Perşembe, Mart 30, 2006

Tarih ve Yıldızlar


Ortaçağ İslam kaynaklar, XII. Yüzyılın en zeki şairleri arasında gösterilen Efzele’d-din Enveri hakkında ilginç bir hikâye aktarmaktadır. Rivayete göre, Horasan Selçuklu Devletinin hükümdarı Sultan Sancar, Belh Oğuzları üzerine sefer edip, mağlup olup ve esir düşmeden önce, başkent Merv şehrinin semaları üzerinde yıldızlar düzensiz bir biçimde seğiriyordu. Astrolojiyle ilgili çalışmalarından dolayı da ün yapan dönemin en ünlü saray şairi Enveri, yıldızların bu hareketine bakarak “yaklaşmakta olan büyük bir kasırganın Horasan’ın şehir ve köylerini yok edeceği” kehanetinde bulundu. Kehanete ilişkin bu giz, bir anda sarayın duvarları dışına taşındı. Başkent Merv halkını büyük bir panik ve endişe sardı. Sokaklar istem dışı hareket eden insanlarla dolmuş, her kesin gözünde gökten inecek kıyamet şoku belirmişti.

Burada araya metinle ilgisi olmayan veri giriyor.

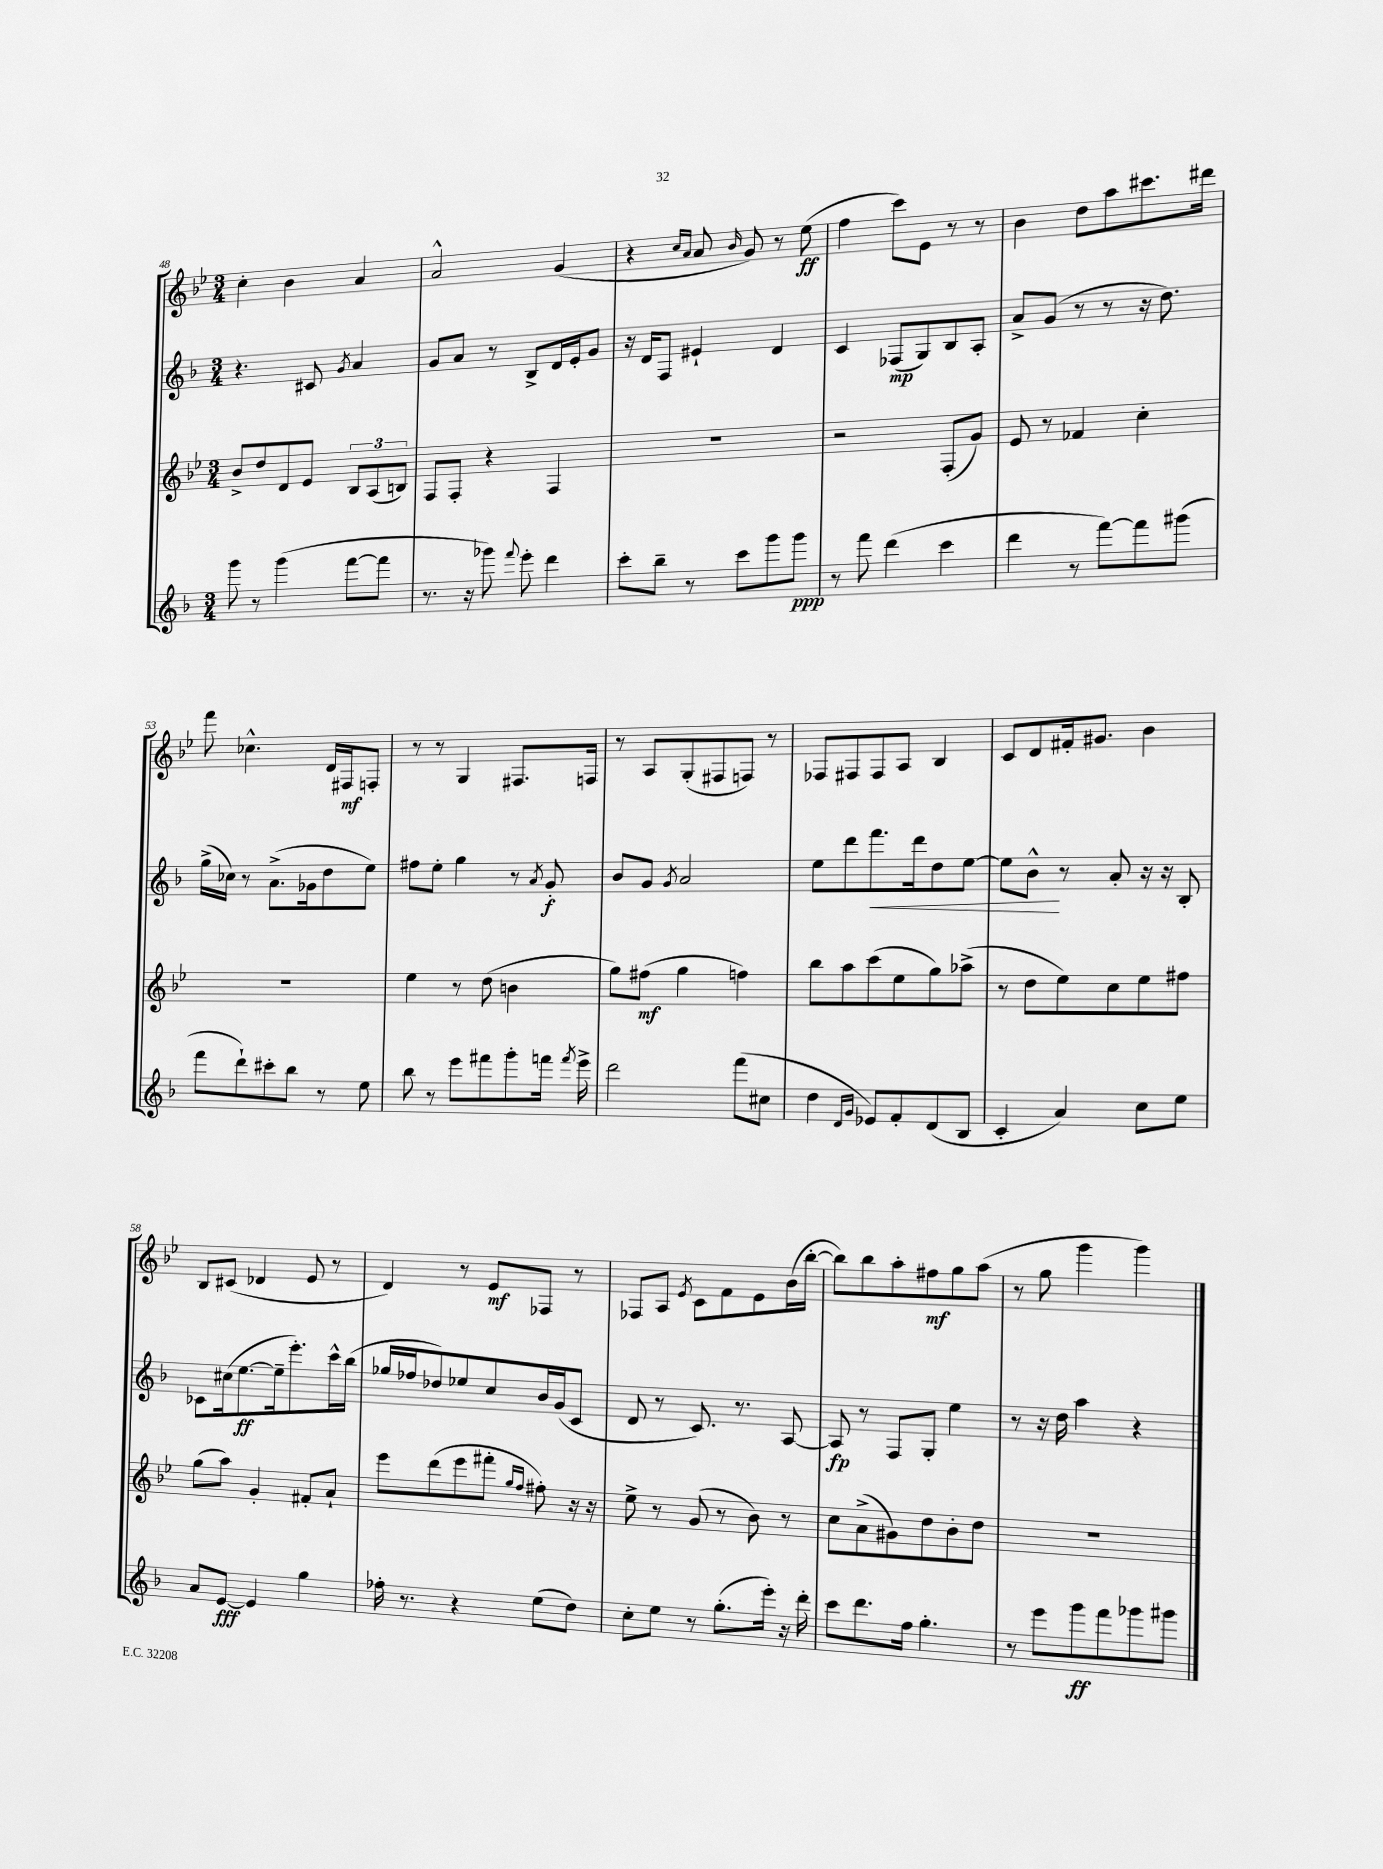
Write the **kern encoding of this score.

İnsan korkunun hedefi haline gelince, ilk iş olarak onu soğuşturmayı, çok daha ciddi ise gizlenmeyi tercih eder. Beyaz Peçelilerin bu eski yurdunun insanları da apar topar şehir sokaklarında tüneller kazıp, caddelerin altını üstüne getirdiler. Saklanılacak barınaklar, korkunun üzerlerinden uçuşup gideceği kuyular olacaktı onlara göre. Ve belirtilen gün geldi. O günün tamamını ve her ihtimale karşı bir ertesi gününü Merviler şehrin semalarına bakmaktan kendilerini men edip yeraltında geçirdiler. Beklenenin aksine, o günlerde Merv semalarında sessiz ve sakin bir hava seyretti. Havanın duruluğundan geceleri doğudan kopup Kabe’ye uzanan büyük hac yolunun aksi gökyüzüne yansımaktaydı. Sultan Sancar, şair Enveri’yi huzuruna çağırdı. Mesnetsizce söylenmiş kehanetini şairin yüzüne vurdu ve onu azarladı. Ancak şair kehanetinde diretince, Sancar’ın sarayından kovuldu. Sonrası birkaç gün içinde şair Enveri, Mervlilerin dilinin maskarasına dönüştü. Alay üstüne alay, hakaret üzerine hakaret yedi. Dönemin hiciv yazarları şiirleriyle onu serseme çevirdiler. Saray soytarıları, şah meclisinde onu karikatürize ettiler. Bunun üzerine pırını pırtını toplayıp Merv’i terk eden şair Nişabur’a doğru yola koyuldu. Daha Nişabur’a varmadan büyük kasırganın Horasan’ı kavurduğu haberini aldı. Büyük imparatorluk kendi küçük tebaaları tarafından yenilmiş, Oğuzlar kendilerine yapılan zulmün kinini kusmak için Horasan’da taş üstünde taş bırakmamaya yemin etmişlerdir. Kasırga Merv’i de vurdu. Kazılan çukurlara sokulanlar teker teker çıkarılıp yargılandı. Şehir üç gün boyunca yağmalandı. Sancar esir düştü. Bu felaketten kurtulanlar Enveri’yi sonraki senelerde bir “peygamber” olarak anacaklardı. Kasırgayı gökyüzünden bekleyen Mervliler ve Horasanlılar bunun kendi türlerinden bir canlı tarafından gerçekleşeceğini hiç hayal etmemişlerdi.

Bazen, insan da yıldız olup, yeryüzünde görülebilir.